Bits and bobs for me include chewing gum to stop my ears from popping and often a little snack as well, depending on the length of the flight, generally a notepad and pen, plus my phone, tablet and a book or magazine.
5. InFlight Entertainment
I have a playlist of calming music for takeoff which I find is helpful but I might be listening to a podcast or watching something I have downloaded.
A good film is always guaranteed to take my mind off the fact I am 30,000′ in the air!
6. Analogue Backup
If planes have to make an all instrument landing they can sometimes ask everyone to turn off all their technology because of the risk of interference.
The thought of landing with no distraction isn’t a great one so I always ensure that I have a book or magazine as backup just in case.
7. Good Headphones
Planes are really noisy and I like a good pair of headphones to shut out the noise and help me focus on my inflight entertainment.
Noise cancelling headphones are an especially good option for this reason.
8. Inflight Magazine
Despite not enjoying flying I love a good inflight magazine because it often has lots of travel inspirations and also a good business section.
I often come off a flight with a selection of photos of articles from said magazine.
9. Easy Luggage
I don’t like flying so there is no way I want to be first on the plane just so I can ensure I have my carry on luggage in the locker above me. I want to get on as late as possible and I don’t want the stress of worrying about whether my luggage will fit in the overhead locker or not so I avoid it altogether.
Easyjet offers a handsfree service where you pay a £7 and the luggage that would have gone in the overhead locker is stowed in the hold. I use this if I have a larger case but for a short trip I have a great Aerolite case that fits perfectly under the seat infront of me. This is enough for 5 days for me and it means I don’t have to stress about luggage at all.
Easyjetplus offers members the opportunity to take 2 pieces of luggage onboard but I don’t use this – my only grip with Easyjetplus is that they don’t offer handsfree as an option as well as the 2 pieces of hand luggage option.
10. Friendly Crew
I have generally found the crew on flights friendly and helpful if you treat them with respect and civility. If I have had any problems on flights wit
h groups or on my own they have always been helpful. On a recent British Airways flight to Istanbul two men were spectacularly rude to me because I would not move from my aisle seat (which I had paid for) so they could sit together. They wanted me to move to the window seat for a 4 hour or so flight.

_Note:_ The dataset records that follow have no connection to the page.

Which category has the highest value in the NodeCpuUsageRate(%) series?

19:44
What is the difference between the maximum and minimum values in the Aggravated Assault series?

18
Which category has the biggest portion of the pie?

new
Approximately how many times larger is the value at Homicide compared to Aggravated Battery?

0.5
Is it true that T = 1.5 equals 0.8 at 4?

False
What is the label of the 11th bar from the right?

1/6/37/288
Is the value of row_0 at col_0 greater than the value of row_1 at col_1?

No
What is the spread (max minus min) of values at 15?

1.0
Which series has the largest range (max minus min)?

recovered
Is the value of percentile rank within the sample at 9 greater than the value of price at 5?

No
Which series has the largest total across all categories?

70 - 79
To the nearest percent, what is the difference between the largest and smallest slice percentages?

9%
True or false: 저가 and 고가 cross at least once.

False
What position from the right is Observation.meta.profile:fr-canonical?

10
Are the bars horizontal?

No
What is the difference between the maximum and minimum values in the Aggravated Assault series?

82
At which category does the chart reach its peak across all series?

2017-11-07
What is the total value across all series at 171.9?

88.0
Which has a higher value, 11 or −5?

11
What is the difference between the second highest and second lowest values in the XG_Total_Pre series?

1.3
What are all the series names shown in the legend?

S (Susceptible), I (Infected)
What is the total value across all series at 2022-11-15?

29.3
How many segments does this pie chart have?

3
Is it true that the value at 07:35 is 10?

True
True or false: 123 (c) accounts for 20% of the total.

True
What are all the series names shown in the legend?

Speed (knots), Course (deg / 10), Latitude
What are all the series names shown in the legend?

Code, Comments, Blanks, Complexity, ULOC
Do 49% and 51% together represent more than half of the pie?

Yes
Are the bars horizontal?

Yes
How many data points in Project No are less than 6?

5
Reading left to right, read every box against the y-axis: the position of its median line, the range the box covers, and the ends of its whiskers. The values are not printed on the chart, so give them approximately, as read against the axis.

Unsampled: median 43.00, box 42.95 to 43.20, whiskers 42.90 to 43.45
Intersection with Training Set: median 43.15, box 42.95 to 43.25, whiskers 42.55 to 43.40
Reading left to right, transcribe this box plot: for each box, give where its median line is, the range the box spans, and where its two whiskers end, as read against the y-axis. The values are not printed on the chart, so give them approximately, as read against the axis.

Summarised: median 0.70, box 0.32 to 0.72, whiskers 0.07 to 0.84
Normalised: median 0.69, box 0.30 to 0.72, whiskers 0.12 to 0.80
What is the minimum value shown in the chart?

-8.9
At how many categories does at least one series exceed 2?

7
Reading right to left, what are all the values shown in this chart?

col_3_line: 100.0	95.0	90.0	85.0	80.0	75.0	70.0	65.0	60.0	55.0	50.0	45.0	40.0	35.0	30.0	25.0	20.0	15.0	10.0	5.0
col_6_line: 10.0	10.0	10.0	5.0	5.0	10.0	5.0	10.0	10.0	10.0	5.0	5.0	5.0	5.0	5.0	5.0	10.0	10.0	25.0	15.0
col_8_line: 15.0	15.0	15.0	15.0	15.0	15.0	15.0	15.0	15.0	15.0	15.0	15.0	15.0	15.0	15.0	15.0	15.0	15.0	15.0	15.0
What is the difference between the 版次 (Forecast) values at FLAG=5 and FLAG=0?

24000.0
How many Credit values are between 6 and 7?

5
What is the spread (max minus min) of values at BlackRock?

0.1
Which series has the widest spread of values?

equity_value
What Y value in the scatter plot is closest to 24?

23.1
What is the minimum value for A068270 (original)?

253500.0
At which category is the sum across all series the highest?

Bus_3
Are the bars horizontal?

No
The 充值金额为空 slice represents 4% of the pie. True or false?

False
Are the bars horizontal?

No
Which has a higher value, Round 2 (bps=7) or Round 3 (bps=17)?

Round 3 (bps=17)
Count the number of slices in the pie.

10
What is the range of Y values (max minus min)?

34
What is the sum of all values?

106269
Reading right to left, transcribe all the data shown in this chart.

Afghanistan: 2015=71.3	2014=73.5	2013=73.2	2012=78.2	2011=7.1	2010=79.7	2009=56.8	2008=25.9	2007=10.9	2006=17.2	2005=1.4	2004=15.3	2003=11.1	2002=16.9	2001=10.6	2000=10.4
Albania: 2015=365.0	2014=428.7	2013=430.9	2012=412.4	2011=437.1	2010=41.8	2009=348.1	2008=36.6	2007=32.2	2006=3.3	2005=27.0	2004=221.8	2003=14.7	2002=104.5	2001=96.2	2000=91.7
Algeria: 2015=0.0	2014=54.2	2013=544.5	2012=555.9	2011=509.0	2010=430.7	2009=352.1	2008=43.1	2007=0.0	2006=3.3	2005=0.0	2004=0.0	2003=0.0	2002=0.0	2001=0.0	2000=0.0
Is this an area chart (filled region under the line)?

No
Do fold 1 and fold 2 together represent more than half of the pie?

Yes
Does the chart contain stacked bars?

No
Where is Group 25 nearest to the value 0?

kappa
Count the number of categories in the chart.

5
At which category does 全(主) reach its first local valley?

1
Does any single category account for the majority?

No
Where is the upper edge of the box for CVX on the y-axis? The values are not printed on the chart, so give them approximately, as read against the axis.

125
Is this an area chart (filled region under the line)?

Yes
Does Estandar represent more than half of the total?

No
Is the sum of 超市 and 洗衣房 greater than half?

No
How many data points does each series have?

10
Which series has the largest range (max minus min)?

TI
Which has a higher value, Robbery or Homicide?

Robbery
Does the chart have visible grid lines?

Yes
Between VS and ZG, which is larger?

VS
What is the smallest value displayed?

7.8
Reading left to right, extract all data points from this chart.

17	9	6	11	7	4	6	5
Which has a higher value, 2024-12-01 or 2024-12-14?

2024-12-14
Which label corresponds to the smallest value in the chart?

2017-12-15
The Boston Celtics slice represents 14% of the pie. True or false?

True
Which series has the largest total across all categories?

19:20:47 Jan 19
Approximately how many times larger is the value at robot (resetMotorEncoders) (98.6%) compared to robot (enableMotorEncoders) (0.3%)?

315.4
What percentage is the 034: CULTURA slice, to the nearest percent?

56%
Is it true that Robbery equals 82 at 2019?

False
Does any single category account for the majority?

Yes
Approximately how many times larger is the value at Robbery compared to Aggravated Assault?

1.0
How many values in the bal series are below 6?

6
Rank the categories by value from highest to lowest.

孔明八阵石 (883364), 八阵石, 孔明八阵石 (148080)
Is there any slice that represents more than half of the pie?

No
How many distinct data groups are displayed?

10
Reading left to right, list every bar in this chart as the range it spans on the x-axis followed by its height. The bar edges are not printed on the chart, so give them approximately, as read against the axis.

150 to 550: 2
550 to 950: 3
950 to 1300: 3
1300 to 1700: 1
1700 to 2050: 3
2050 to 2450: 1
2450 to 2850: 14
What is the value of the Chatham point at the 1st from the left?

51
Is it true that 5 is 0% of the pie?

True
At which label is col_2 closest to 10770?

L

I asked the crew if I could move away from them which the crew assisted with and when they spoke to the passengers and decided they really were rude they moved me again but this time it was an upgrade to Club Business which was a very nice surprise after such an uncomfortable experience.
Fear of Flying Course
This isn’t on my list but I did want to give it a mention. I did seriously look at taking one of these courses. There are some run from Glasgow. However, the thought of being on a plane with people that were really nervous just felt like it would make me even more nervous so I dismissed the idea.
I looked at the Easyjet Fearless Flyer course. There is a great website packed with information and options including ebooks, webinar options and online courses.